Research has shown that people with heart failure who have a strong emotional and social support network confront their condition better and have a more positive attitude to life. Nevertheless, it is important to remember that we all have different needs and abilities. Potential sources of support include:
o Your spouse, partner or primary caregiver. The closest person to you who can offer considerable support in all aspects of your life.
o Family and friends. Sometimes you may prefer to talk with friends and family about certain points related to cardiac insufficiency to avoid overwhelming your partner with all your needs and concerns.
o Healthcare personnel
- Family doctor. They tend to be the first point of contact when medical problems arise. It is often the healthcare professional responsible for your general care and is the main point of enquiry for questions and advice. Your family doctor is also the person who will refer you to a specialist for all in-patient or specialised treatments you may require.
- Heart failure nurse (inpatient and outpatient). These specialist nurses provide care, perform tests and supply information, education and advice. They are particularly important with respect to your follow-up care.
- Pharmacist. Pharmacists provide a lot of useful information about medications. They will help you understand the instructions to ensure you take your heart failure medication correctly and will inform you of foods or other medicines that you should not take with your prescription drugs.
- Geriatrics. Above a certain age, and if you have other common age-related conditions, you may be referred to the geriatrics department.
- Physiotherapist and occupational therapist. Physiotherapists and occupational therapists will help you recover from hospital stays or procedures. They will also help you live as full a life as possible through a cardiac rehabilitation programme. Additionally they can provide practical advice for saving energy.

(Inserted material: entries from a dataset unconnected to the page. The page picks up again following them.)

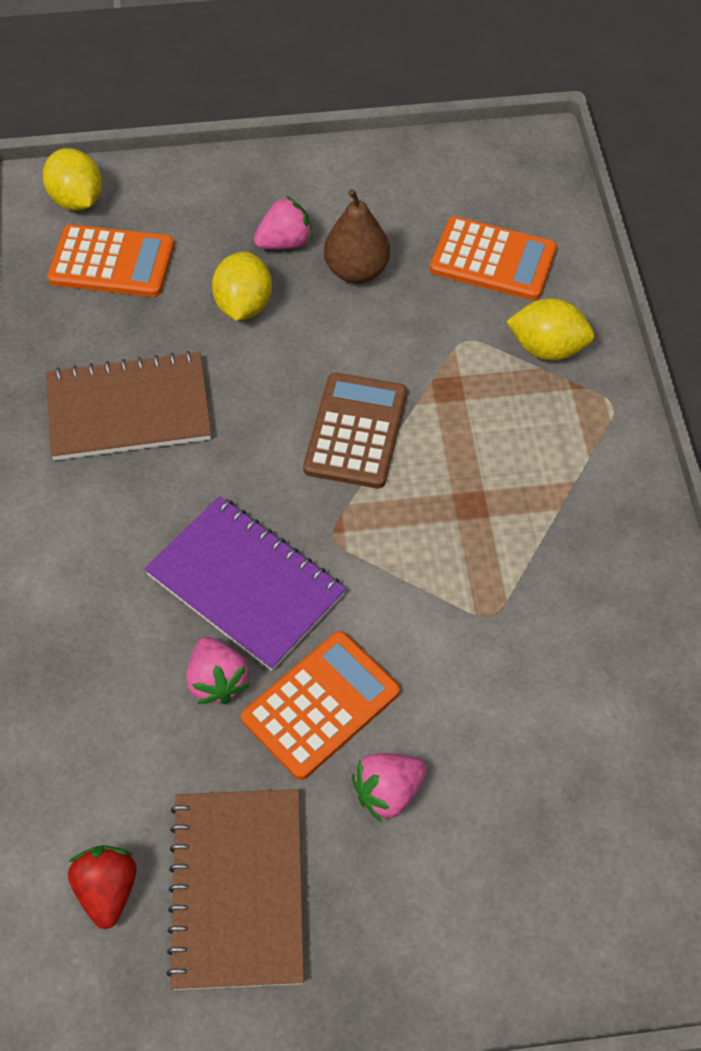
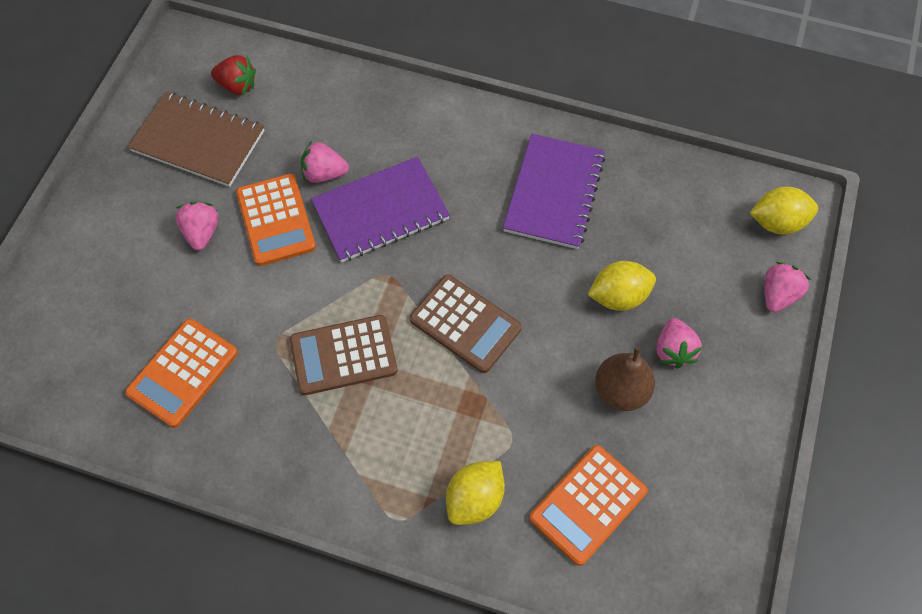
camera: 115 degrees right, 5 degrees up
(112, 262) = (700, 225): orange calculator -> orange calculator (183, 373)
(129, 409) = (554, 193): brown notebook -> purple notebook
(172, 179) = (778, 295): none -> pink strawberry
(244, 305) = (618, 296): yellow lemon -> yellow lemon turned 45 degrees counterclockwise
(465, 534) = (343, 355): none -> brown calculator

- Social worker. Social workers will keep you informed about the programmes or services available in your community. In addition, they can help you resolve any complicated financial or legal problems arising from your situation and will put you in contact with the appropriate social support systems.
- Heart failure support groups. Some people find it helpful to talk about their feelings and problems with others who are in a similar situation. However, support groups do not always suit everybody; if you feel uncomfortable rather than at ease, maybe it is not for you. There are many other sources of support available.
- Information on the Internet. There is increasingly more health information available on the Internet. It can represent an excellent source of information and provide support in the struggle against heart failure. It also constitutes a resource for your partner, family members and friends. It is better to visit the websites of recognised organisations.
- Therapeutic education programmes. Therapeutic education aims to improve treatment, promote patient independence, and help patients acquire and retain a range of skills that improve their quality of life while living with heart failure.
Looking to the future
An infarction produces necrosis, i.e., cell death, in the myocardial tissue and the cells alone do not regenerate; therefore, that area of the heart stops working.
Research into stem cells may, in the future, lead to the development of new treatments for cardiovascular diseases. For example, this technology could be used to generate healthy, new cardiac tissue, heart valves, blood vessels or other tissues and important structures, which would subsequently be used to improve the function of the area damaged by the infarction.
Clinical trials are currently being conducted to investigate how stem cell treatment can benefit patients with coronary artery disease, peripheral artery disease, congestive cardiac insufficiency or who have previously suffered a heart attack.